6. Interesting point to be noted is that as per the plaintiff, plaintiff

had given application to the Taluka Inspector Land Records, Navapur for

measuring non-agriculture Gut No.103/1 and 94/1. Even notice was

issued to the defendant, who was the adjoining owner to remain present

for the purpose of measurement, however, defendant objected for

measurement. If he would have allowed the land to be measured, then

the things would have come crystal clear, as to in whose area the trees

are situated. The act of the defendant in obstructing Taluka Inspector

Land Records from doing his duty is in fact not advantageous to the

defendant.
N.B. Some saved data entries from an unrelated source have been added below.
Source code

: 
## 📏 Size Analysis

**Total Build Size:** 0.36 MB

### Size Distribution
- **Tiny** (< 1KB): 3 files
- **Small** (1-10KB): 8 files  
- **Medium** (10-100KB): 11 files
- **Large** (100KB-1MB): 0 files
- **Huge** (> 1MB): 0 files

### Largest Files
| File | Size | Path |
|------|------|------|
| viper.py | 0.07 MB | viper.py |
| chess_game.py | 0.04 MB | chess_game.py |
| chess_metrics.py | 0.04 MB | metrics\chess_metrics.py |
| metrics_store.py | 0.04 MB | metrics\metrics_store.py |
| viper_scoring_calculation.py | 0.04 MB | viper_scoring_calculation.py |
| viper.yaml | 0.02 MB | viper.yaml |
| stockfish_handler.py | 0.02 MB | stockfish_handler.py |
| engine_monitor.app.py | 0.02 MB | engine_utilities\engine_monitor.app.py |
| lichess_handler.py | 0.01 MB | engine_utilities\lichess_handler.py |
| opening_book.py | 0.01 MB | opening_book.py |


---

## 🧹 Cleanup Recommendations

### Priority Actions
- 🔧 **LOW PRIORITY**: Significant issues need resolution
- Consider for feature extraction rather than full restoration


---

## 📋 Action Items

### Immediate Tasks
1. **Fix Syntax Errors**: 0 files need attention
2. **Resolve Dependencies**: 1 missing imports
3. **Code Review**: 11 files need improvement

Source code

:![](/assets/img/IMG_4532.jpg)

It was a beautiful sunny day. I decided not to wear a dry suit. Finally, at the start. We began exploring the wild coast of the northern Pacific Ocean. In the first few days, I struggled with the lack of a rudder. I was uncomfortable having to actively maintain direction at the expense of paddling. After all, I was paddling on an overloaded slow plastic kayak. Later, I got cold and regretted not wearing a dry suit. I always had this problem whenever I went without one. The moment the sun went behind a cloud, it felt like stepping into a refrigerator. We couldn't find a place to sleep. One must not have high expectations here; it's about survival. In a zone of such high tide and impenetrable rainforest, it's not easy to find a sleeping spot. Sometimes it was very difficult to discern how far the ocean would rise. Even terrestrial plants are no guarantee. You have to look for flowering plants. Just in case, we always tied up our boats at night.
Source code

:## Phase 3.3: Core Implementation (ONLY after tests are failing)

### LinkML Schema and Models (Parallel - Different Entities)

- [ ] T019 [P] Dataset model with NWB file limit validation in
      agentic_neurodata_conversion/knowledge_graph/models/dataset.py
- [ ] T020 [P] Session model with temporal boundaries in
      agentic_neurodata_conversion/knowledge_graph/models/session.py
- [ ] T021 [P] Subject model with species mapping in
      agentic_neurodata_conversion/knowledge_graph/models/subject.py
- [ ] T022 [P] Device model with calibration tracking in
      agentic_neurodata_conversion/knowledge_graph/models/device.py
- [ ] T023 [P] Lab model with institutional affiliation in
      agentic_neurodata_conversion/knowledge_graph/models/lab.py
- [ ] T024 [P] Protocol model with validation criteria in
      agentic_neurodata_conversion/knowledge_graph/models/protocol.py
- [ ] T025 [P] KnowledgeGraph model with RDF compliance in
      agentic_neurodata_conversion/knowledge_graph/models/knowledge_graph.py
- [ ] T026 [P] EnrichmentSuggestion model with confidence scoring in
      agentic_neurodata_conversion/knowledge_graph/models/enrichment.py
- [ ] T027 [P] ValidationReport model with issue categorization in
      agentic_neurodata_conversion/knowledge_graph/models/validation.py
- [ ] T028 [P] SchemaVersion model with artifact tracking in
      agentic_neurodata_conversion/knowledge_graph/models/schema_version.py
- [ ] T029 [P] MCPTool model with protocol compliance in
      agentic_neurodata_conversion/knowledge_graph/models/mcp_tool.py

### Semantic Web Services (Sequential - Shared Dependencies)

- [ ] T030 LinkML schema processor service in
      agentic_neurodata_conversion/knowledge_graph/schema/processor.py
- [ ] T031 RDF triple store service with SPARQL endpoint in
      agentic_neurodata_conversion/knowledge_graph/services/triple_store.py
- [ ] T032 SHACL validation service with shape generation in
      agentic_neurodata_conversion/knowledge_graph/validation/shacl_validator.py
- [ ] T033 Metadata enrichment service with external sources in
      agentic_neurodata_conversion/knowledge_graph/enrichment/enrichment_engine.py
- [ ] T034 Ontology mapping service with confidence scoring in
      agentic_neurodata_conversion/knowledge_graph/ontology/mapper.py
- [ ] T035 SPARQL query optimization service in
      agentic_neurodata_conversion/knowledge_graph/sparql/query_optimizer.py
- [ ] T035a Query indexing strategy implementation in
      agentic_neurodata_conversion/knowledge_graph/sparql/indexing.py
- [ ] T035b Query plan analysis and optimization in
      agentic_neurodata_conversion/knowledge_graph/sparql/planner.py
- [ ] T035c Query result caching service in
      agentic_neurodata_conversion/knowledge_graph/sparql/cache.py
That refusal on the part of the defendant to allow

measurement of the land was the cause of action for the plaintiff to file

the suit and then the Court Commissioner has been got appointed in this

case, who was in fact not an expert, but an Advocate practicing before

the said Court.

sa-604-2021.odt

7. Both the Courts below have, therefore, come to a correct

conclusion that the plaintiff is the owner and possessor of the suit land,

whereas the defendant has failed to prove that he has perfected his title

over the suit land by adverse possession. The suit has been correctly

decreed and the counterclaim has been correctly dismissed. The ratio

laid down in Southern Command Military Engineering Services

Employees Co-op. Credit Society (Supra) will not be applicable here as

the said citation does not give complete facts in detail and the view that

has been expressed is based on the evidence that was before the Apex

Court.

8. No substantial questions of law as contemplated under Section

100 of the Code of Civil Procedure is arising in this case requiring

admission of the second appeal. The second appeal deserves to be

dismissed at the threshold. Accordingly, it is dismissed.